FRAGMENTO DEL DOCUMENTO:
La cultura siempre fue mutante
Buena parte del descrédito galopante que padecen las humanidades es responsabilidad directa y delictiva de los propios miembros estamentales del segmento humanístico de la academia y la universidad, a menudo soberbiamente blindada entre los muros sordos e insociables de sus instituciones, atrincherados en sus saberes con la infinita arrogancia de quien mantiene inexpugnable a la contaminación de la sociedad y su polución ambiental el fortín.

DATOS PROPORCIONADOS:

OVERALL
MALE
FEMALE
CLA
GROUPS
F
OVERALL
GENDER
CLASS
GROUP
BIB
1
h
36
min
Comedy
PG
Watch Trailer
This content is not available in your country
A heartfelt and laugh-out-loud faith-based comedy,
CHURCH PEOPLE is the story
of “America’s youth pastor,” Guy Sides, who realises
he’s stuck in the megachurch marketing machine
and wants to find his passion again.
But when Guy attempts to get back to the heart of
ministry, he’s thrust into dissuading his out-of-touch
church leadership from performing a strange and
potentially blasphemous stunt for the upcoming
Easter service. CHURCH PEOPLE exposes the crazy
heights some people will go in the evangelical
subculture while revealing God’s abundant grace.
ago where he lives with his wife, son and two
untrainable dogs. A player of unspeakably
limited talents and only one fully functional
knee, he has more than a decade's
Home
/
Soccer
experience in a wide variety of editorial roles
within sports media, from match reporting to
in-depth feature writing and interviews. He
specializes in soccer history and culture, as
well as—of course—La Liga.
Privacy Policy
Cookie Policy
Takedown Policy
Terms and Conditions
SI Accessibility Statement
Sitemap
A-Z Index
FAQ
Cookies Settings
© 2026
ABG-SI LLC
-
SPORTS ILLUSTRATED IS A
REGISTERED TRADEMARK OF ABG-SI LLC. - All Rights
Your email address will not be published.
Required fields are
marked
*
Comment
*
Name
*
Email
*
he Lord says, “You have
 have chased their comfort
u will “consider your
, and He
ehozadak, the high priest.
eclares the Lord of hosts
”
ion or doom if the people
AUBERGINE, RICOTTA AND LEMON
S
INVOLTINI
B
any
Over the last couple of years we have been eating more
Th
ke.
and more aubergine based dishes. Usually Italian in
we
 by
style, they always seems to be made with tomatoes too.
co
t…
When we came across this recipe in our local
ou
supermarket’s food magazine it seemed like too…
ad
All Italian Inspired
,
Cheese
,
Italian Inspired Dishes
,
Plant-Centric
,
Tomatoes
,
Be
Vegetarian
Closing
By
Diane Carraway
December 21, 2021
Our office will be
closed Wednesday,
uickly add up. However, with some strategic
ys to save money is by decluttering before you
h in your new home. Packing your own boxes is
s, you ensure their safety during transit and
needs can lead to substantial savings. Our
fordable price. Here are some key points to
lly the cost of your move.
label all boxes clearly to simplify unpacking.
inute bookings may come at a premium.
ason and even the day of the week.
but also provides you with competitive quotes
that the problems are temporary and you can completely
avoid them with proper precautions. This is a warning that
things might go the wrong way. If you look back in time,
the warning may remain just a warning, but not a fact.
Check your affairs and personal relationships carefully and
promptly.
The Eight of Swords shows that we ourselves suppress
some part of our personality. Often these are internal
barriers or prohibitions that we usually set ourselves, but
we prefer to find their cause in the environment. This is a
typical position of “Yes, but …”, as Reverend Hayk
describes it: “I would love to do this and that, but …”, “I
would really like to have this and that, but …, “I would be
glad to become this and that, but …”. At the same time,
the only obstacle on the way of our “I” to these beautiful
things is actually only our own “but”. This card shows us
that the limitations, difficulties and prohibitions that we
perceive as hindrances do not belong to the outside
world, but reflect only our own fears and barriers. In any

PROBLEMAS POR RESOLVER:
#1 En el texto sobre las humanidades, enumera todos los sustantivos que van precedidos de un posesivo (su o sus).
#2 Sustituye "academia" por "escuela" en el texto sobre las humanidades y copia el pasaje que comienza en las palabras "La cultura siempre" y termina después de "ambiental el fortín.".
#3 Retoma el texto sobre las humanidades y continúalo a partir del punto en que se detiene.
Las líneas constituyen un material aparte, sin relación con el texto sobre las humanidades.

LISTA DE RESPUESTAS:
#1 instituciones, saberes, polución

#2
La cultura siempre fue mutante
Buena parte del descrédito galopante que padecen las humanidades es responsabilidad directa y delictiva de los propios miembros estamentales del segmento humanístico de la escuela y la universidad, a menudo soberbiamente blindada entre los muros sordos e insociables de sus instituciones, atrincherados en sus saberes con la infinita arrogancia de quien mantiene inexpugnable a la contaminación de la sociedad y su polución ambiental el fortín.

#3
La quitinosa capa impermeable de esos medios académicos es notable ya de por sí, pero en los medios humanísticos —departamentos de lenguas clásicas, de historia antigua, de literatura de otras épocas, de filosofía y otros medios afines— la sobreactuación ante la feliz sociedad cambiante en que vivimos ha sido siempre defensiva, aprensiva y reprensora en lugar de alegremente contagiosa de los saberes que custodia y a duras penas difunde. La mala fama clásica en esos medios de la buena divulgación es uno de los síntomas más tristes de la incomprensión del papel social del saber académico. El desdoro de escribir libros legibles sigue vivo en demasiados ámbitos, como si los grandes ensayistas de la historia, por ejemplo, no hubiesen sido extraordinarios divulgadores, desde Tony Judt hasta Timothy Garton Ash (o nuestro Santos Juliá o José Álvarez Junco o Isabel Burdiel).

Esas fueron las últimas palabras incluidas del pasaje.